**WHAT IS NEEDED**
Lay out the material's lines as a Markdown table with a "No." column holding the row number and a "Content" column holding the line, skipping blank lines. Begin at the line that has "text Para fins" and stop after the line that has "text É exigido".

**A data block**
******************************
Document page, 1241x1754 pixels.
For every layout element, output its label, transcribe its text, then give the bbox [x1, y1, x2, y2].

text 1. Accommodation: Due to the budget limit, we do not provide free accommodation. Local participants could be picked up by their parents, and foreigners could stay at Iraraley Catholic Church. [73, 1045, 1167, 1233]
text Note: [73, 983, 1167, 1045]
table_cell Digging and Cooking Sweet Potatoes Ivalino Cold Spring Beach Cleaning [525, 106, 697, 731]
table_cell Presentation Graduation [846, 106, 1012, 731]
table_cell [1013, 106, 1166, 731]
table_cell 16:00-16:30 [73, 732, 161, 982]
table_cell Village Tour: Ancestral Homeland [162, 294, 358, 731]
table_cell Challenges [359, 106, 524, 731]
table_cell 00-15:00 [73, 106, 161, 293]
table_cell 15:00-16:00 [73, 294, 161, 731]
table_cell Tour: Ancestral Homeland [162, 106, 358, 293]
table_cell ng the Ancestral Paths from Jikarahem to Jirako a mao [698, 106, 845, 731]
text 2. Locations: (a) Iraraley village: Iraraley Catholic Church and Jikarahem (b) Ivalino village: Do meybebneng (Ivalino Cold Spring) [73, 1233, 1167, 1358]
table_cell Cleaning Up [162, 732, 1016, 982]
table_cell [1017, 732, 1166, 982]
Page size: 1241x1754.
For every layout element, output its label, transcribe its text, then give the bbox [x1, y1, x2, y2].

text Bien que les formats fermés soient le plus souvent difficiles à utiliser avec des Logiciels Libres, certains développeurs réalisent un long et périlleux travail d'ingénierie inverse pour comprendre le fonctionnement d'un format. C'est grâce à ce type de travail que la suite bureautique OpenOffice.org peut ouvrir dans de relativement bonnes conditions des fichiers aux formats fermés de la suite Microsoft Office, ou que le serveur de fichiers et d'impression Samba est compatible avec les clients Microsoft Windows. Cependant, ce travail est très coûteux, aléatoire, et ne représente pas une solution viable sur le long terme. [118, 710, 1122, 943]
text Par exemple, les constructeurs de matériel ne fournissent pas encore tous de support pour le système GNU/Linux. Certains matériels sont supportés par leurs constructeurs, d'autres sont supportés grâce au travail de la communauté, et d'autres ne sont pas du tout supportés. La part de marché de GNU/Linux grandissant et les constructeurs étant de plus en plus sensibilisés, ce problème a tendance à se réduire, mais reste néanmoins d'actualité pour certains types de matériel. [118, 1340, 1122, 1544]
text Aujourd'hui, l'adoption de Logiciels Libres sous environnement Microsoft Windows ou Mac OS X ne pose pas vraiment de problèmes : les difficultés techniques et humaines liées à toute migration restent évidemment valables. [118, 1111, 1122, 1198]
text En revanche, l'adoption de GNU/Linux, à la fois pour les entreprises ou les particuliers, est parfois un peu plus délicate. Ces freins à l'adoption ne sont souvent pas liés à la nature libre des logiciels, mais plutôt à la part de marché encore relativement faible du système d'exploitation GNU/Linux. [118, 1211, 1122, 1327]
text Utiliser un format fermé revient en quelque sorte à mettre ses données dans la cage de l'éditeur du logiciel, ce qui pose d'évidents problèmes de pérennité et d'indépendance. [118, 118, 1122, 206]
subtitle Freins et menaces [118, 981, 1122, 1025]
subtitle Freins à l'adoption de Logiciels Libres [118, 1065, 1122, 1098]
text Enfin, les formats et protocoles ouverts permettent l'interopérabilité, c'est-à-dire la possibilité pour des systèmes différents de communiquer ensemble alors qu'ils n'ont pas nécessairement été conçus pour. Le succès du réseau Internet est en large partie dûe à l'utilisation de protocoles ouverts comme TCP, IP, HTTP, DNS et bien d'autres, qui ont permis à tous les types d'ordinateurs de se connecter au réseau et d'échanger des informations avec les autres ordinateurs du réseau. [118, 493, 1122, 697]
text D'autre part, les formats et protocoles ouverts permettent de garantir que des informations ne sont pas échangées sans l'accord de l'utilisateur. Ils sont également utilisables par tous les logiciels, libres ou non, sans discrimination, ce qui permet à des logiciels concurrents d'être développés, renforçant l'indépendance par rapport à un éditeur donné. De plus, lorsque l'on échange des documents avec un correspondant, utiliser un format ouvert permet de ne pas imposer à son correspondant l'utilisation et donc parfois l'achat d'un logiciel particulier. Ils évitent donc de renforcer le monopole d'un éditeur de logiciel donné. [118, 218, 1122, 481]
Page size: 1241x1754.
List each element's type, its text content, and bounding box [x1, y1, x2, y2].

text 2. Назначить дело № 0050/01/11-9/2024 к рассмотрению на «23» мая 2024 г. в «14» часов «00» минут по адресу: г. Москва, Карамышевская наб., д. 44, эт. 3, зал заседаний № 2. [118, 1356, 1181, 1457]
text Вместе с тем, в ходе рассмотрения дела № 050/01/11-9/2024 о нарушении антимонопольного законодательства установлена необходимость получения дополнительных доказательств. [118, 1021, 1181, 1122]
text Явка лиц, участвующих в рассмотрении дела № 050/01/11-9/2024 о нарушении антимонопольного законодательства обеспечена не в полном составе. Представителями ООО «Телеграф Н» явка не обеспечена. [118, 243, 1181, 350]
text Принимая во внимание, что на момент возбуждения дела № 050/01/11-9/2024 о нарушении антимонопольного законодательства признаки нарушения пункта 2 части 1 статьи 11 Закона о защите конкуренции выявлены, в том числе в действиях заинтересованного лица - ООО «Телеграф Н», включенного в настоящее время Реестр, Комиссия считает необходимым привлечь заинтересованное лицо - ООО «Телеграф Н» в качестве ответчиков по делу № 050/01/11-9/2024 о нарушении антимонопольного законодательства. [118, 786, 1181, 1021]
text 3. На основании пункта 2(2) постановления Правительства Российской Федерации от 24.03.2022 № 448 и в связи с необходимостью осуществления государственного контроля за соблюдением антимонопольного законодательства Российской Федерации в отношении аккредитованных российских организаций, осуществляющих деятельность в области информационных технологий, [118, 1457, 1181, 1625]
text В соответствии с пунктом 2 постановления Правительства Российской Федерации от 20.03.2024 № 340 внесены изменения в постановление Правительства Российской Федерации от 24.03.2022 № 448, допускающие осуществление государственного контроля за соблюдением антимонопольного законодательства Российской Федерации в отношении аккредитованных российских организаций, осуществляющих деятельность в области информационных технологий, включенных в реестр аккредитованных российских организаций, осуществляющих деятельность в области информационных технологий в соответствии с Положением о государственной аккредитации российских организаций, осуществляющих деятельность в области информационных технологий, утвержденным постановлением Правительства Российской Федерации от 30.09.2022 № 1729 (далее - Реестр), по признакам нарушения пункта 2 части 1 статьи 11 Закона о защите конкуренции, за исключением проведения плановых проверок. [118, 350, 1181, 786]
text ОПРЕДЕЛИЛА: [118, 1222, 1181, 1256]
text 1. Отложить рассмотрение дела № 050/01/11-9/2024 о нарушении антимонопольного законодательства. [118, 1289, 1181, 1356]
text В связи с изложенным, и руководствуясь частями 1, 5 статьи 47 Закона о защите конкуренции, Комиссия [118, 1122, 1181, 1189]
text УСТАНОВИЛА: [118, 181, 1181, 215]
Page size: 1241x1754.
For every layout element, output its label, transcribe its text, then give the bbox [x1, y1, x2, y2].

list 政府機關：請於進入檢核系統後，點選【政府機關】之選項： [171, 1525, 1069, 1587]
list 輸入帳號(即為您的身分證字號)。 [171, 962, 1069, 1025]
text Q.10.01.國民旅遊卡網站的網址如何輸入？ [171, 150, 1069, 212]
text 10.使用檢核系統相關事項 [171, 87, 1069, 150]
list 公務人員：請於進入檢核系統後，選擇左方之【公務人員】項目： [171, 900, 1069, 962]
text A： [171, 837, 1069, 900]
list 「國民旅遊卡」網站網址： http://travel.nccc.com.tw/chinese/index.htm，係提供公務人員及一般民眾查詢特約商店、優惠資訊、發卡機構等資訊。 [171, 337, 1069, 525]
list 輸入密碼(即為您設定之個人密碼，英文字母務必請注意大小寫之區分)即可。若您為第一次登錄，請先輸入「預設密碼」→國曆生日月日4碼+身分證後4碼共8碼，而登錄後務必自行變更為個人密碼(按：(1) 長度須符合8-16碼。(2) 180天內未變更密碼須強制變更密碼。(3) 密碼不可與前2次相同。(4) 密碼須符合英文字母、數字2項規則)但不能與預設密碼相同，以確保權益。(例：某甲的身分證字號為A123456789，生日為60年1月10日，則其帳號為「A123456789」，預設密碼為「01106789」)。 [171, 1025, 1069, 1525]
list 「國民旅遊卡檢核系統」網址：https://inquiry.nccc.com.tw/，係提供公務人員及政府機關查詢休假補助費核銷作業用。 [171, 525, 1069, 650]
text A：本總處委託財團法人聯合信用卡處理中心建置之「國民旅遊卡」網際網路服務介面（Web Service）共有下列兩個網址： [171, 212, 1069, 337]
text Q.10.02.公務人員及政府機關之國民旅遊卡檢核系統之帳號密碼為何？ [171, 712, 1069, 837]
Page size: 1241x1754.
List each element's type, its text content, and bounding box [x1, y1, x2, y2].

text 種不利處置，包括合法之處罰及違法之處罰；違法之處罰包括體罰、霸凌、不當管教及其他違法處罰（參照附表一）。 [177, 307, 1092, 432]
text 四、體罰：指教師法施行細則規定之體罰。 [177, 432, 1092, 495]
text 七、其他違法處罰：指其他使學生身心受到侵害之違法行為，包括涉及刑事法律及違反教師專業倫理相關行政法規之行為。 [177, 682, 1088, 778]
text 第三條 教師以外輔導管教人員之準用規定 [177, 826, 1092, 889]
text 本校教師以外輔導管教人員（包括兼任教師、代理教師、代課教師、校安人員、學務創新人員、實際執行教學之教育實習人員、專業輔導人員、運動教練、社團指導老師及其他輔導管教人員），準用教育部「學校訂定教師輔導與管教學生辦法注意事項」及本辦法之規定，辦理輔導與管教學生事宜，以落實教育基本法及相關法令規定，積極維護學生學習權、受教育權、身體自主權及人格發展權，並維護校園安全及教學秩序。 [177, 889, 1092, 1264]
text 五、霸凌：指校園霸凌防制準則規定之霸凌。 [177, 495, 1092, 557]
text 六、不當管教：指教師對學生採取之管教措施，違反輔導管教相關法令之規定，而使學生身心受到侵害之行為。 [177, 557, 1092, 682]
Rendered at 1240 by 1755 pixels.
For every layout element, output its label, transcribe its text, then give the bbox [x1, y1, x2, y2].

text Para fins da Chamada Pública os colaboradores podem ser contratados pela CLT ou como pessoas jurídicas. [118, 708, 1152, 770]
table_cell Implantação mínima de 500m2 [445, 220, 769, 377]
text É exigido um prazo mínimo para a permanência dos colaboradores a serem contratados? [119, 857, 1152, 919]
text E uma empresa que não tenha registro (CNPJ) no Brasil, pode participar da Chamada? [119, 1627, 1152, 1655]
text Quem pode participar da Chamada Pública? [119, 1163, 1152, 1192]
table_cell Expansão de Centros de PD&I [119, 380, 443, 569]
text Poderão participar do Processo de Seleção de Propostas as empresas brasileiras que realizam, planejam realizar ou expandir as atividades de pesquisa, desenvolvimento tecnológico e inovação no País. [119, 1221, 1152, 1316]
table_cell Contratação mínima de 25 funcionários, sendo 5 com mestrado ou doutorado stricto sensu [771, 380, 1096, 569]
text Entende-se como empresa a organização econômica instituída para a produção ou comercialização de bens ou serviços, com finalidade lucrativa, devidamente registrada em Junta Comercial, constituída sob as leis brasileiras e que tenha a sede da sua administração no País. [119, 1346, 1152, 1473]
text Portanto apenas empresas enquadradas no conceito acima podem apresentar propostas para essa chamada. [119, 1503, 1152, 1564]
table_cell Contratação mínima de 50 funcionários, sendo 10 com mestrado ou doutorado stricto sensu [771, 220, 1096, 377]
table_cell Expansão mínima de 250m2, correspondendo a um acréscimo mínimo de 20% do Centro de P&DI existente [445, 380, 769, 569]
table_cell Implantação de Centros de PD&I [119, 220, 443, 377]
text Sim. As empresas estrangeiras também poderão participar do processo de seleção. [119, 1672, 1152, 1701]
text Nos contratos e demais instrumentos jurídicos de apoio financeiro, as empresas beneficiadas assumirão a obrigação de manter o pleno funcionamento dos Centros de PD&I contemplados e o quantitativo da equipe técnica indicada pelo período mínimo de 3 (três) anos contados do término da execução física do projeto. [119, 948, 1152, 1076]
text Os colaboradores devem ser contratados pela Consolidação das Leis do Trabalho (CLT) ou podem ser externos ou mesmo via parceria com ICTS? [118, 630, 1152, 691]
******************************
**EXERCISE RESPONSE**
| No. | Content |
|---|---|
| 1 | text Para fins da Chamada Pública os colaboradores podem ser contratados pela CLT ou como pessoas jurídicas. [118, 708, 1152, 770] |
| 2 | table_cell Implantação mínima de 500m2 [445, 220, 769, 377] |
| 3 | text É exigido um prazo mínimo para a permanência dos colaboradores a serem contratados? [119, 857, 1152, 919] |